少々長めの黒髪に黒い瞳、端整な顔立ちをしておる。
少年の名は「シキ」。
13歳の年に入学し、留年しなければ18歳の年に卒業する6年制のアカデミーで、この春から5年生になる16歳の見習い魔法使い。
アカデミーの成績は毎回トップという偉業をなしている。
授業態度も良好で、レポートや課題は忘れずサボらずやっている優秀な生徒で、一部の教師陣からは100年に1度の逸材だと言われている。
シキは黙々と、書を読んでいた。
呪文学からの春休みの宿題レポートの題材として選んだ本で、古代語魔法について記されている。

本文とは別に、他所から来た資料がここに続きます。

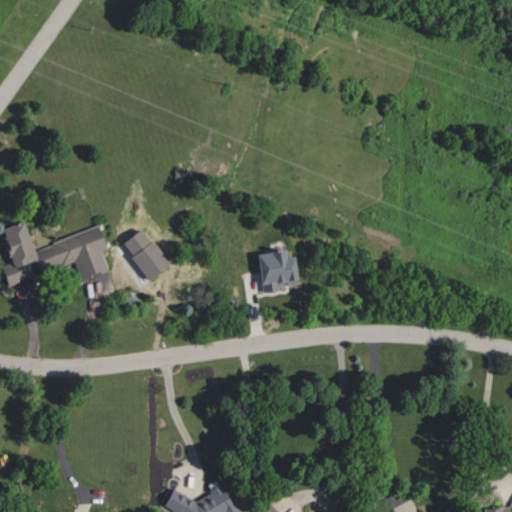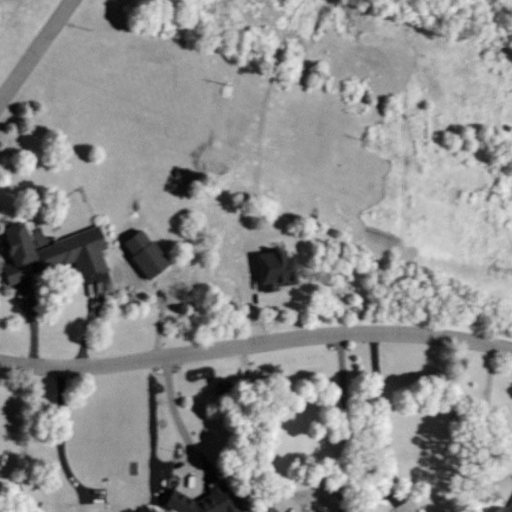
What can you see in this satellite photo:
road: (35, 50)
building: (47, 253)
building: (271, 270)
road: (255, 343)
road: (379, 416)
road: (176, 418)
road: (483, 423)
road: (346, 428)
road: (58, 433)
building: (198, 502)
building: (497, 508)
building: (265, 509)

シキ「公暦1608年、タクナムカン遺跡はこの魔法の力が主な原因となり崩壊した。魔法が使われた理由として、1603年から勃発したノルマンディー帝国の国内紛争が1番有力とされているが、確たる原因は未だ分かっていない・・・・・・」
右隣においたノートに重要と思われる文を書いてゆく。
シキ「・・・・・・フーッ、だいぶ進んだな。」
座りっぱなしでカチカチに固まってしまった体を立たせ、大きく伸びをする。
タッタッタッ・・・タタタタタタ・・・・・・
シキ「んっ?」
足音が近づいてくる。
シキ(誰だ?)
と思い、振り返ろうとした瞬間、
どぐわしっ!
シキと同い年ぐらいの男子が、猛スピードでシキに抱きついた。